### JOB
Reproduce all of the records word for word, omitting the pictures.

%%

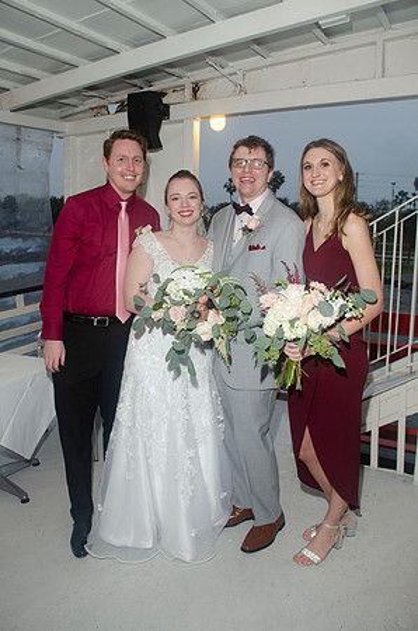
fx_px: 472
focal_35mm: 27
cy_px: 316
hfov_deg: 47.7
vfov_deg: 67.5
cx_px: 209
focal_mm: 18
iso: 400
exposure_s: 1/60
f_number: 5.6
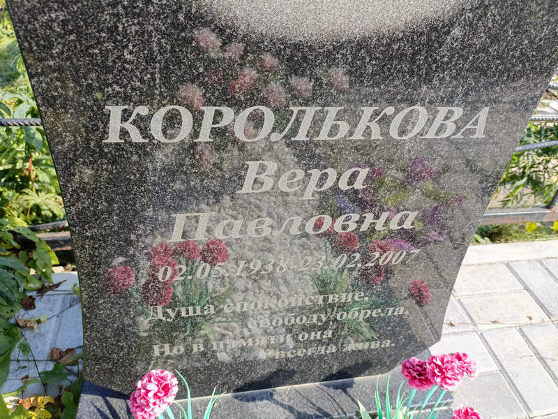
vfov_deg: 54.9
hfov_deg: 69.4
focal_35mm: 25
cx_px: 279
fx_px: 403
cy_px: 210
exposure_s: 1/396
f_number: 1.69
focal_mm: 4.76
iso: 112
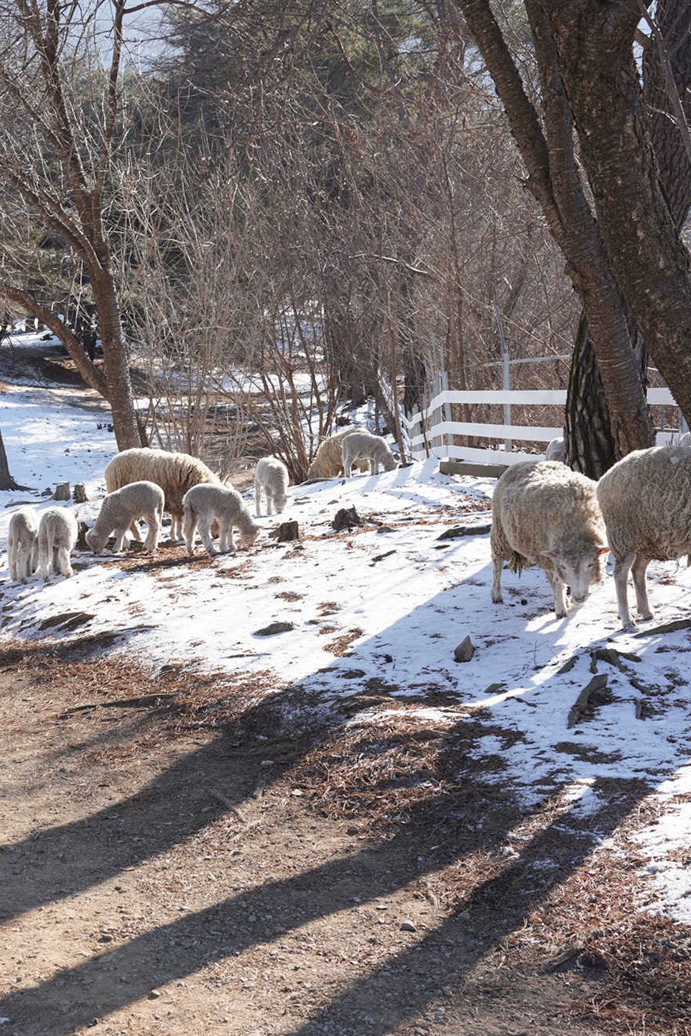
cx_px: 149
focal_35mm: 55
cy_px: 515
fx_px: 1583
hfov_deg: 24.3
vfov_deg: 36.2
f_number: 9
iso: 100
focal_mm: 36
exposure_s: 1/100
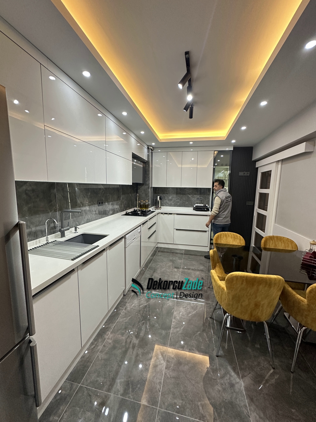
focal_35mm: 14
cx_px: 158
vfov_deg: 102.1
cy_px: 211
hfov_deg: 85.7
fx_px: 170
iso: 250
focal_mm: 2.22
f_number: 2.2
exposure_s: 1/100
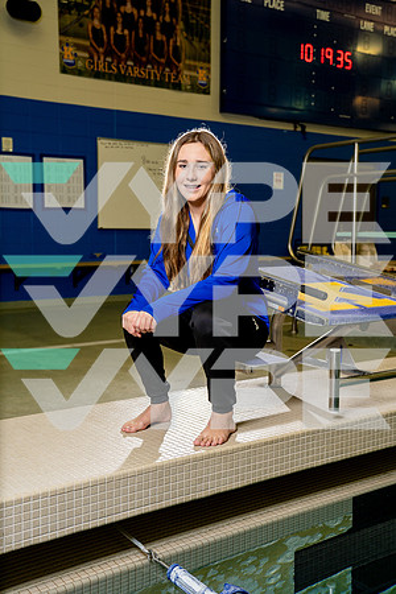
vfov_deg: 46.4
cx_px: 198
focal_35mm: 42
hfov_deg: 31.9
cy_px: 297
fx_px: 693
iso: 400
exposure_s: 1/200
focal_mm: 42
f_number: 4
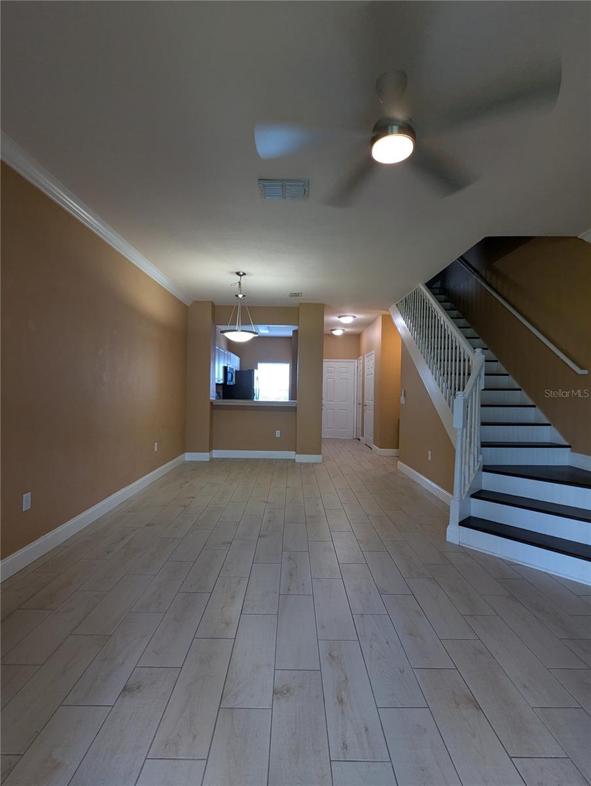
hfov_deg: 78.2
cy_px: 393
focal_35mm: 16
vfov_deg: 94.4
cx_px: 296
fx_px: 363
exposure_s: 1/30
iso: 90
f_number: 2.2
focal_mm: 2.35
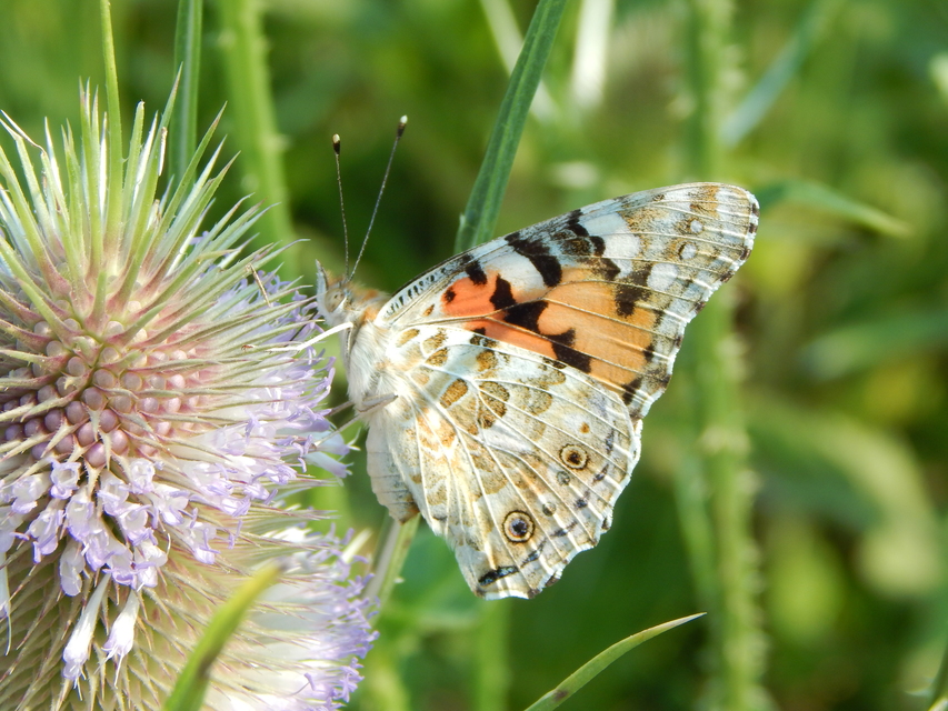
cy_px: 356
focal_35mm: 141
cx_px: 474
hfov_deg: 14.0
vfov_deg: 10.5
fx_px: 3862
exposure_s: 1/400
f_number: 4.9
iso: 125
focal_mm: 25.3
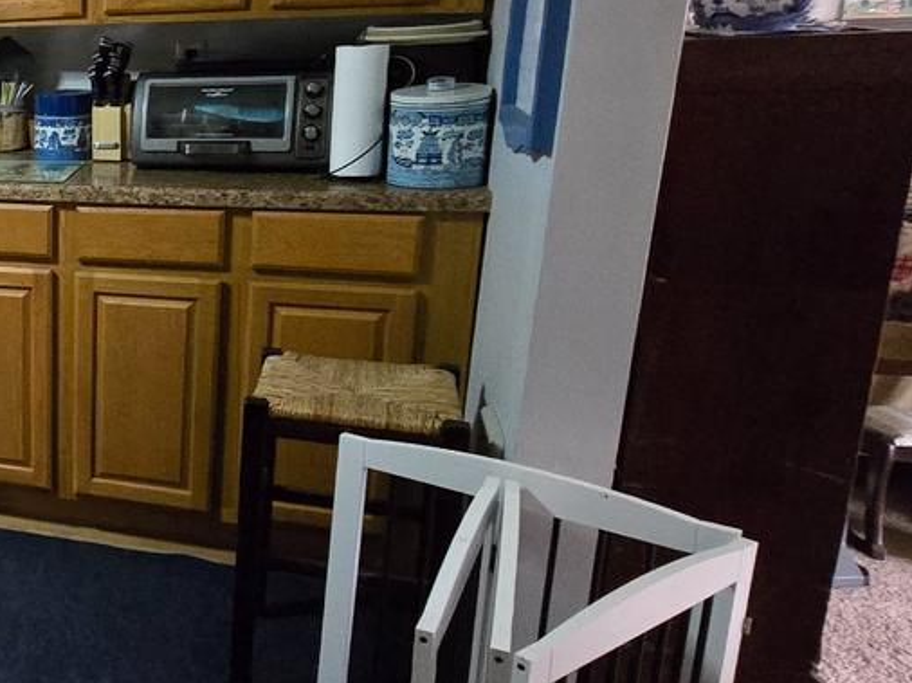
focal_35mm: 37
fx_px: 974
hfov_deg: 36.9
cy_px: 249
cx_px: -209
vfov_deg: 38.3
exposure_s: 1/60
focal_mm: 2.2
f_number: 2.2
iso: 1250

%%

### FINISHED TASK
fx_px: 472
focal_35mm: 27
cy_px: 316
hfov_deg: 47.7
vfov_deg: 67.5
cx_px: 209
focal_mm: 18
iso: 400
exposure_s: 1/60
f_number: 5.6
vfov_deg: 54.9
hfov_deg: 69.4
focal_35mm: 25
cx_px: 279
fx_px: 403
cy_px: 210
exposure_s: 1/396
f_number: 1.69
focal_mm: 4.76
iso: 112
cx_px: 149
focal_35mm: 55
cy_px: 515
fx_px: 1583
hfov_deg: 24.3
vfov_deg: 36.2
f_number: 9
iso: 100
focal_mm: 36
exposure_s: 1/100
focal_35mm: 14
cx_px: 158
vfov_deg: 102.1
cy_px: 211
hfov_deg: 85.7
fx_px: 170
iso: 250
focal_mm: 2.22
f_number: 2.2
exposure_s: 1/100
vfov_deg: 46.4
cx_px: 198
focal_35mm: 42
hfov_deg: 31.9
cy_px: 297
fx_px: 693
iso: 400
exposure_s: 1/200
focal_mm: 42
f_number: 4
hfov_deg: 78.2
cy_px: 393
focal_35mm: 16
vfov_deg: 94.4
cx_px: 296
fx_px: 363
exposure_s: 1/30
iso: 90
f_number: 2.2
focal_mm: 2.35
cy_px: 356
focal_35mm: 141
cx_px: 474
hfov_deg: 14.0
vfov_deg: 10.5
fx_px: 3862
exposure_s: 1/400
f_number: 4.9
iso: 125
focal_mm: 25.3
focal_35mm: 37
fx_px: 974
hfov_deg: 36.9
cy_px: 249
cx_px: -209
vfov_deg: 38.3
exposure_s: 1/60
focal_mm: 2.2
f_number: 2.2
iso: 1250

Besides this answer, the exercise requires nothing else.